All entries are to be transcribed exactly. Pictures are not part of the copy.

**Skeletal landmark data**
--- --- ---

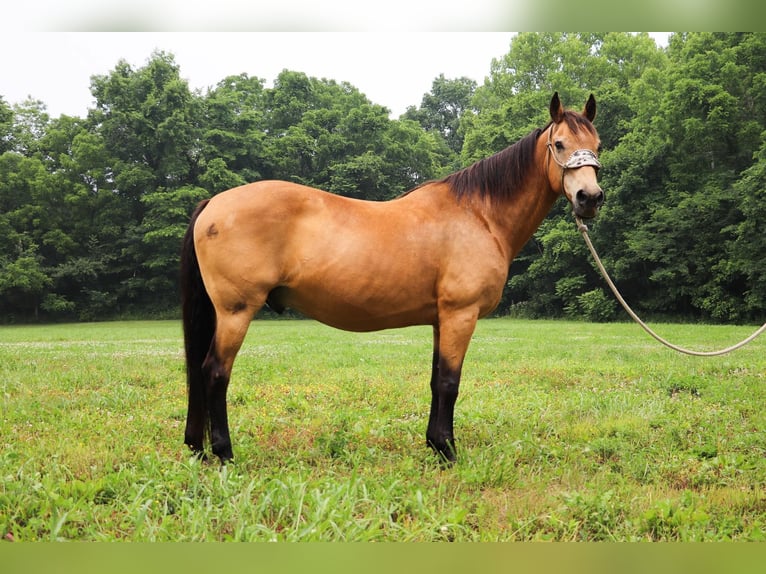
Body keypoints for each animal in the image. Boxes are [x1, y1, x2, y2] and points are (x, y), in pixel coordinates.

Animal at [182, 92, 608, 466]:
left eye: (598, 146)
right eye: (559, 144)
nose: (589, 197)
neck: (479, 215)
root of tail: (213, 202)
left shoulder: (441, 320)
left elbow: (436, 381)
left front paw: (436, 445)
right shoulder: (460, 315)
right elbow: (450, 382)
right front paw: (448, 453)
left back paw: (198, 449)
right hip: (236, 312)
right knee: (215, 373)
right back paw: (224, 453)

--- --- ---

**COMPLETED TASK**
Body keypoints for each animal in the image. Boxes are [x1, y1, x2, y2] and points are (x, y), in pixel coordinates.

Animal at [182, 92, 608, 466]:
left eye: (598, 146)
right eye: (559, 144)
nose: (589, 197)
neck: (479, 215)
root of tail: (213, 202)
left shoulder: (441, 320)
left elbow: (436, 381)
left front paw: (436, 445)
right shoulder: (460, 315)
right elbow: (450, 382)
right front paw: (448, 453)
left back paw: (198, 449)
right hip: (236, 312)
right knee: (215, 373)
right back paw: (224, 453)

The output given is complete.